Bayron Sánchez, de 31 años y originario de Santander, se dedicaba a la música urbana como DJ desde 2016. Con una trayectoria principalmente en Medellín, había compartido escenarios en reconocidos clubes y colaborado con la DJ Marcela Reyes en el tema Destino. Su última aparición en redes sociales data del día de su desaparición, cuando salió rumbo al gimnasio.
Por su parte, Jorge Luis Herrera, de 35 años y natural del Valle del Cauca, residía en México desde hacía varios meses. Además de su faceta como clown, se desempeñaba como empresario, coach y asesor de imagen, con proyectos enfocados en el emprendimiento cultural.
El 16 de septiembre, ambos fueron reportados como desaparecidos en Polanco, una zona céntrica y turística de la capital mexicana. Inmediatamente, la Fiscalía de Ciudad de México activó protocolos de búsqueda, realizando entrevistas y revisando cámaras de seguridad. Las pesquisas llevaron a las autoridades a ampliar la investigación hacia el Estado de México, donde finalmente fueron localizados sin vida.
Hasta el momento, las causas de su muerte no han sido oficialmente reveladas.

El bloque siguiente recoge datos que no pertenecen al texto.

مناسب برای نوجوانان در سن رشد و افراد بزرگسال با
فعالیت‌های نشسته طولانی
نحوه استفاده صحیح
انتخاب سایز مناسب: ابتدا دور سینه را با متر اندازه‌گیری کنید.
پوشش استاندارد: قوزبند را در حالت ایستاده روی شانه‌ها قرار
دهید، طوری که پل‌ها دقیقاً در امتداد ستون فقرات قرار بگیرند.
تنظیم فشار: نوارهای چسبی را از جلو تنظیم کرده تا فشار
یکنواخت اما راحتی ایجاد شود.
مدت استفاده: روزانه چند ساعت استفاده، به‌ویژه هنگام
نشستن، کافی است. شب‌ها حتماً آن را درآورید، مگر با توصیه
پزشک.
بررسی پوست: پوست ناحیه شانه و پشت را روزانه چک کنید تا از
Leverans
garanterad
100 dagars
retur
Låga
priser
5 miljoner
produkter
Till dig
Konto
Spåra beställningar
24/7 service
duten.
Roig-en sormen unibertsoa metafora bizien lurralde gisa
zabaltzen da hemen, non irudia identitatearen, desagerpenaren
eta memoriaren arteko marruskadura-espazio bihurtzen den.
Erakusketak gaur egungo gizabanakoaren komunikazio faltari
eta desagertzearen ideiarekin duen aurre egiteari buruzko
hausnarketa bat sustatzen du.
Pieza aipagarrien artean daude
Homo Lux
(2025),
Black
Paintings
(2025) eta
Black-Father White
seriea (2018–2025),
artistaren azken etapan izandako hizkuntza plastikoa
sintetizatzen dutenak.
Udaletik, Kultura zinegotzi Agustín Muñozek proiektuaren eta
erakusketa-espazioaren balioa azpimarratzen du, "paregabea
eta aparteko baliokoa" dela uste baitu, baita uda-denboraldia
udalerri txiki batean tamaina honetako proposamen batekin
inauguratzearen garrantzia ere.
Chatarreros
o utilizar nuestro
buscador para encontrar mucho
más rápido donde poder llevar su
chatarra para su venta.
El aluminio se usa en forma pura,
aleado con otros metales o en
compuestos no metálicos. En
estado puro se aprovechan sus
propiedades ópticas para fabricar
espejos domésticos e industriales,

Las fiscalías de CDMX y del Estado de México, con apoyo de la Comisión de Búsqueda de Personas, mantienen abierta la investigación para esclarecer los hechos.
El caso ha conmovido a la comunidad colombiana radicada en México y a los círculos artísticos de ambos países, donde ambos eran figuras conocidas y apreciadas. Organizaciones de migrantes y colectivos artísticos han exigido justicia y celeridad en las investigaciones, destacando la vulnerabilidad que enfrentan los artistas extranjeros en contextos de movilidad internacional.
Mientras las autoridades profundizan en las circunstancias detrás de estos crímenes, familiares, amigos y seguidores de B-King y Regio Clown reclaman respuestas y recuerdan su legado como talentosos representantes de la cultura colombiana en el exterior.